El Niño disrupts Pacific fisheries, creating winners and losers

El Niño disrupts Pacific fisheries, creating winners and losers

8 reported1 unconfirmed

According to a report from Wired, the "super" El Niño weather pattern, characterized by warmer-than-average sea surface temperatures, is already affecting fisheries globally. In Peru, government officials have canceled the anchovy fishing season, a key export and source of fish oil and animal feed. The Indian government is preparing for smaller, less plentiful Indian mackerel, while Southern California fishers report some of the most successful tuna fishing months they have seen. The report notes that El Niño can decimate some species while making others easier to catch, leading to instability for fishers and potential price fluctuations for consumers. The phenomenon, named by Peruvian fishers hundreds of years ago, occurs every two to seven years and disrupts normal ocean upwelling, affecting nutrient availability.
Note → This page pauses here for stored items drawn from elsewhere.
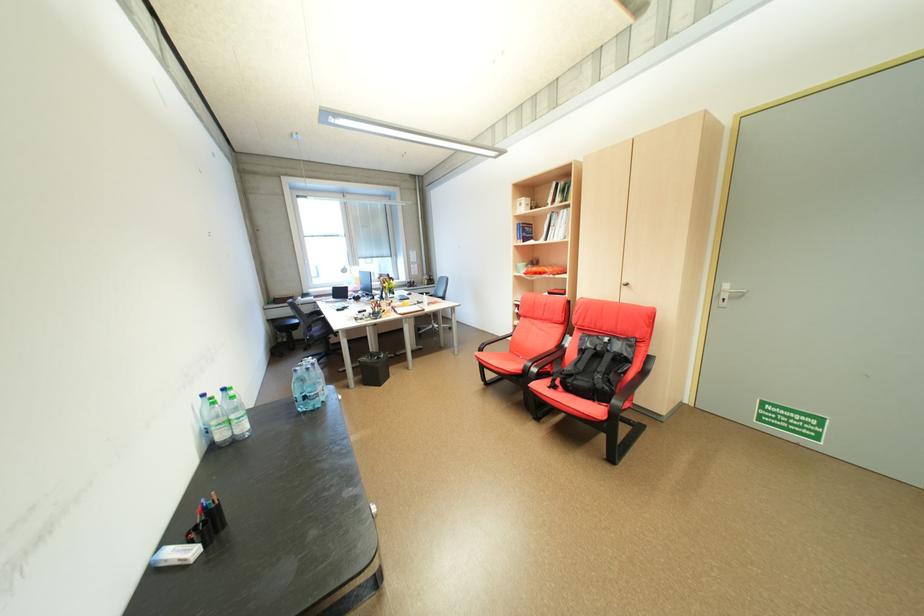
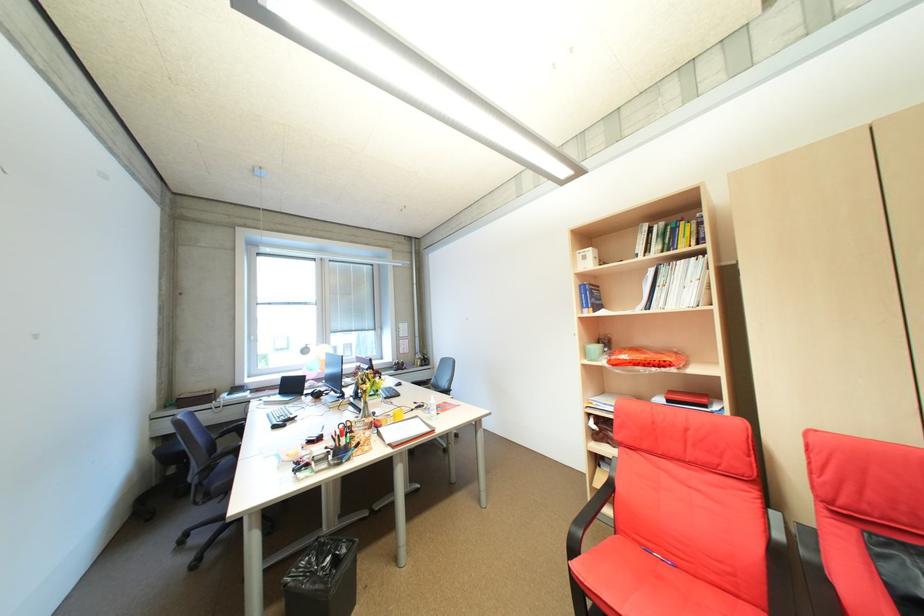
Question: I am providing you with two images of the same scene from different viewpoints. Which of the following objects are not visible in image2?

Choices:
 (A) white telephone handset
 (B) black chair armrest
 (C) black computer mouse
 (D) none of these

Answer: (D)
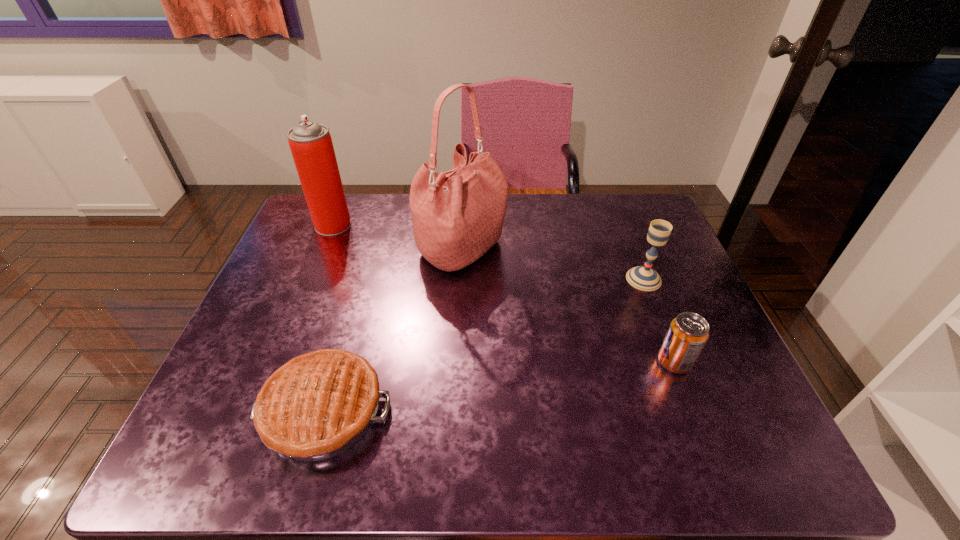
This screenshot has width=960, height=540. In order to click on vacant space located on the right of the shortest object in this screenshot , I will do `click(500, 411)`.

This screenshot has height=540, width=960. What are the coordinates of `handbag positioned at the far edge` in the screenshot? It's located at (458, 215).

Locate an element on the screen. The height and width of the screenshot is (540, 960). aerosol can that is at the far edge is located at coordinates (311, 145).

I want to click on object that is at the near edge, so click(x=317, y=405).

I want to click on aerosol can that is at the left edge, so click(311, 145).

Locate an element on the screen. The image size is (960, 540). pie that is at the left edge is located at coordinates click(x=317, y=405).

Where is `chalice located in the right edge section of the desktop`? This screenshot has width=960, height=540. chalice located in the right edge section of the desktop is located at coordinates [x=645, y=278].

The height and width of the screenshot is (540, 960). In order to click on soda can that is at the right edge in this screenshot , I will do `click(688, 333)`.

Image resolution: width=960 pixels, height=540 pixels. In order to click on object present at the far left corner in this screenshot , I will do `click(311, 145)`.

Locate an element on the screen. object present at the near left corner is located at coordinates (317, 405).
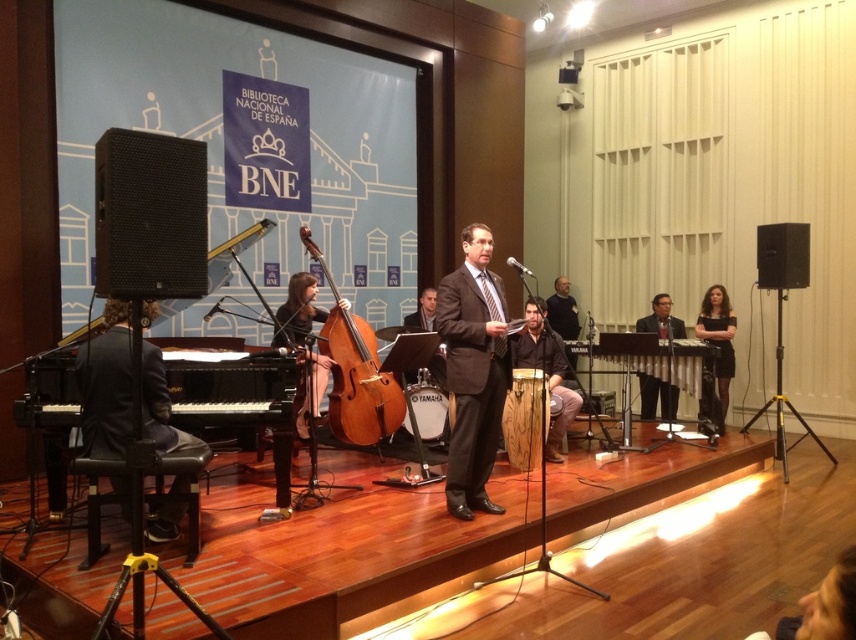
Question: Which of the following is the farthest from the observer?

Choices:
 (A) dark brown leather jacket at center
 (B) matte brown cello at center

Answer: (A)

Question: Can you confirm if black satin dress at right is smaller than matte black suit at center?

Choices:
 (A) yes
 (B) no

Answer: (B)

Question: Considering the real-world distances, which object is closest to the dark brown leather jacket at center?

Choices:
 (A) brown wooden cello at center
 (B) dark brown suit at center
 (C) matte brown wooden chair at center
 (D) wooden drum at center

Answer: (C)

Question: Which object is positioned closest to the dark gray suit at left?

Choices:
 (A) black satin dress at right
 (B) matte black suit at center
 (C) matte brown wooden chair at center
 (D) matte brown cello at center

Answer: (D)

Question: Does brown wooden cello at center have a larger size compared to wooden drum at center?

Choices:
 (A) yes
 (B) no

Answer: (A)

Question: In this image, where is matte brown cello at center located relative to black satin dress at right?

Choices:
 (A) above
 (B) below

Answer: (A)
The report is based on a single source, Wired, and cannot be independently verified.

What’s reported

Peru's government has effectively canceled the fishing season for anchovies.
Indian mackerel are expected to be smaller and less plentiful this season.
Southern California fishers have reported some of the most successful months of tuna fishing they have ever seen.
El Niño is a natural Pacific weather pattern that occurs every two to seven years.
The phenomenon weakens trade winds, slowing upwelling of cold, nutrient-dense water.
Anchovies are forced to search for food in deeper waters, making them harder to catch.
Warm-water species like skipjack tuna stray toward coastal waters of the Americas during El Niño.
Seafood prices are liable to change due to El Niño's impacts, with jack mackerel and corvina prices reportedly doubling in local Peruvian markets.

Open questions

The exact impacts of this El Niño will depend on how it forms and when its peak arrives, according to the source.

Key figures

Juan Carlos Sueiro, economist and fisheries director for the nonprofit Oceana Peru.
Humberto Speziani, Peruvian industrial fishing adviser and former director of the International Marine Ingredients Organization.
Arnaud Bertrand, senior scientist at the French National Research Institute for Sustainable Development.